NEW YORK’S SKETCHY REGS FOR LNG
New York has had a de facto moratorium on the construction of liquefied natural gas (LNG) facilities since a catastrophic explosion killed forty-three workers at a storage site in 1973. But now the NYS DEC has issued draft regulations that will apparently permit everything from truck fueling stations to export terminals shipping fracked gas to Europe and Asia.
These draft regs are breathtakingly vague, and fail to address many important health and safety concerns. For example, they fail to set limits on harmful atmospheric emissions, and fail to prescribe setbacks from residential facilities. Siting and other safety issues have been outsourced to a trade association that only makes its proprietary safety codes available to the public in read-only files that can be difficult to access.
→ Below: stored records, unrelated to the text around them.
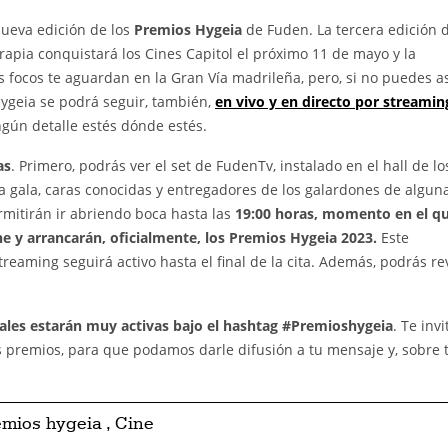
nueva edición de los
Premios Hygeia
de Fuden. La tercera edición 
rapia conquistará los Cines Capitol el próximo 11 de mayo y la
 focos te aguardan en la Gran Vía madrileña, pero, si no puedes asi
Hygeia se podrá seguir, también,
en vivo y en directo por streamin
gún detalle estés dónde estés.
as
. Primero, podrás ver el set de FudenTv, instalado en el hall de lo
 la gala, caras conocidas y entregadores de los galardones de algun
rmitirán ir abriendo boca hasta las
19:00 horas, momento en el qu
ne y arrancarán, oficialmente, los Premios Hygeia 2023.
Este
treaming seguirá activo hasta el final de la cita. Además, podrás rev
iales estarán muy activas bajo el hashtag #Premioshygeia
. Te inv
 premios, para que podamos darle difusión a tu mensaje y, sobre 
emios hygeia
,
Cine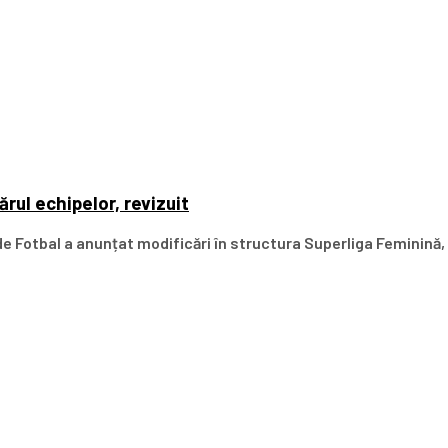
rul echipelor, revizuit
 Fotbal a anunțat modificări în structura Superliga Feminină,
In addition, the DEC plan leaves the taxpayer, not the industry, on the hook when things go wrong. Facility owners aren’t required to post bonds, or demonstrate that they have the financial resources to cover the cost of accidents — even the largest LNG facility can be licensed for a paltry $500 a year. (Read a detailed analysis of the many defects with New York’s proposed LNG regulations here.)
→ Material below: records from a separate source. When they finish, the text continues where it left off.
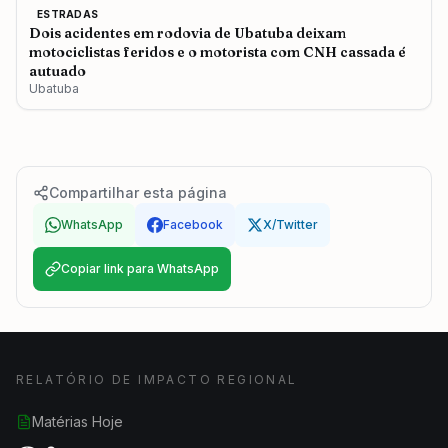
ESTRADAS
Dois acidentes em rodovia de Ubatuba deixam
motociclistas feridos e o motorista com CNH cassada é
autuado
Ubatuba
Compartilhar esta página
WhatsApp
Facebook
X/Twitter
Copiar link para WhatsApp
RELATÓRIO DE IMPACTO REGIONAL
Matérias Hoje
THOUSANDS OF ABANDONED WELLS ENDANGER THE PUBLIC
Blogger Tom Wilber recently reported that state regulators estimate there are 57,000 abandoned oil and gas wells in New York State including nearly five thousand unplugged wells that pose health and safety hazards. Some of these dangerous wells appear to be owned by drillers who continue to do business in the state, but there is little evidence that the DEC is aggressively pursuing companies that endanger the public. In 2010, well operators plugged just 178 wells, while the EPA plugged another forty-two. At this rate, it will take more than 20 years to cap all of New York’s dangerous, unplugged wells.
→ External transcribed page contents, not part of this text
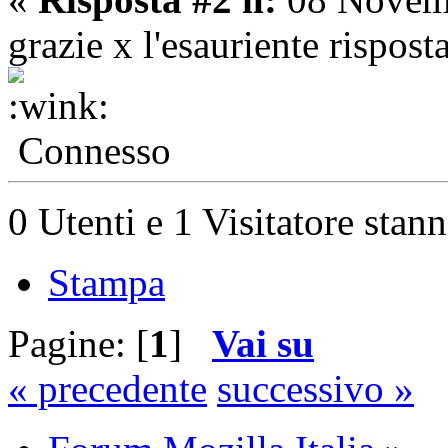
grazie x l'esauriente rispos
Connesso
0 Utenti e 1 Visitatore stan
Stampa
Pagine: [
1
]
Vai su
« precedente
successivo »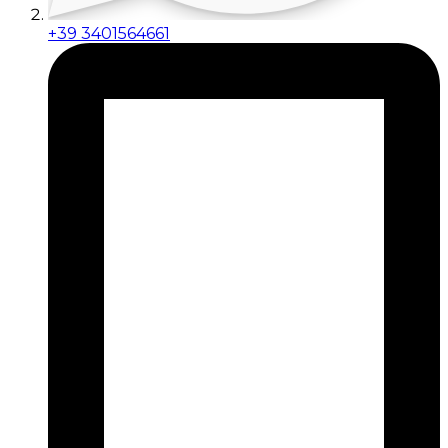
+39 3401564661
(A DEC spokesperson refused to answer questions about New York’s so-called “orphan” wells. He told us to seek information using New York’s Freedom of Information Law, which requires government officials to release information to the public.
AMERICANS SAY “NO” TO FRACKING
Several recent polls indicate that the American people have decisively turned against fracking. A recent national Pew Research Poll showed that opposition increased by 11 percent between March and September, and now stands at 49 percent. Only forty-four percent support more fracking. Pew reports that opposition is highest in the West (55%) and the Northeast (51%).
A Siena Poll found that 45 percent of New York State residents oppose fracking, while only 37 percent want to see it permitted in the state. Opposition is strongest upstate (52 to 34 percent) and New York City residents oppose it (41 to 35 percent). Only suburbanites support fracking (46 to 38 percent) — possibly because they are less aware of its adverse impacts.